Este principio, que todos solemos
asumir, choca con la tendencia, tan humana como egoísta, de considerar que las
individualidades nos interesan más y que la unión nos cuesta, por lo menos, una
renuncia de la dosis de egoísmo que escondemos. Luego llegan los que descubren
patrias y banderas apenas se cruza el río o se pasa una sierra, dispuestos a
construir historias a expensas de un hecho diferenciador como la rica variedad
lingüística o el imperdonable agravio del bando que a cada tatarabuelo le tocó
en una guerra de hace tres siglos. Con el sólido argumento de que “el buey
suelto bien se lame” y la innegable carga cultural que contiene la forma específica
de hacer el embutido o entonar la copla, enarbolarán la bandera de unas
reivindicaciones que excluyen a los que el azar no obsequió con el privilegio
de nuestra cuna. Es fácil en tales casos encontrar razones afectivas suficientes
para mezclar sueños identitarios con intereses que nos convenzan de que lo nuestro es
distinto y mejor hasta el punto de necesitar una frontera y nuevos gestores que
nos administren sin pudor por el exceso o el ridículo.

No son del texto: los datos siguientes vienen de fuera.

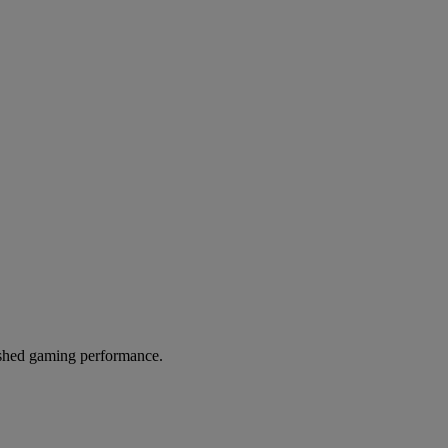
hed gaming performance.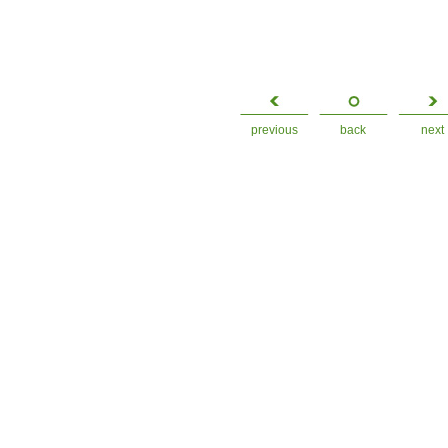
previous
back
next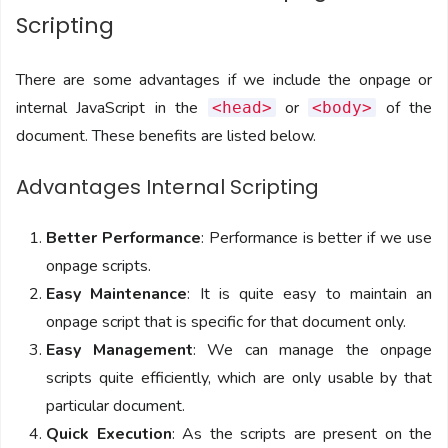
Scripting
There are some advantages if we include the onpage or
internal JavaScript in the
or
of the
<head>
<body>
document. These benefits are listed below.
Advantages Internal Scripting
Better Performance
: Performance is better if we use
onpage scripts.
Easy Maintenance
: It is quite easy to maintain an
onpage script that is specific for that document only.
Easy Management
: We can manage the onpage
scripts quite efficiently, which are only usable by that
particular document.
Quick Execution
: As the scripts are present on the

Por eso llama la atención la
noticia insólita de que los alcaldes de dos ciudades extremeñas, D. Benito y
Villanueva, hayan retomado la antigua aspiración de unirse para constituir un solo
municipio. Se basan en el increíble y manido argumento de que es mejor para los
habitantes de sus ciudades. Abundando lo inusual, ambos renuncian a sus
alcaldías y a la nueva que habrá de constituirse si lo decide en referéndum una
mayoría de dos tercios de votantes mayores de edad. Nadie va a perder su calle,
su barrio ni su pasado. Ni siquiera se pretende imponer un nombre sobre otro y
es de suponer que se mantengan los antiguos con categoría de barriada o algún
tipo de entidad territorial. Un nuevo nombre que satisfaga a todos y no agravie
a nadie. Ojalá que la idea no retorne al cajón de las demoras por falta de
acuerdo en el negociado de parques, apodos, patrones o fiestas y romerías.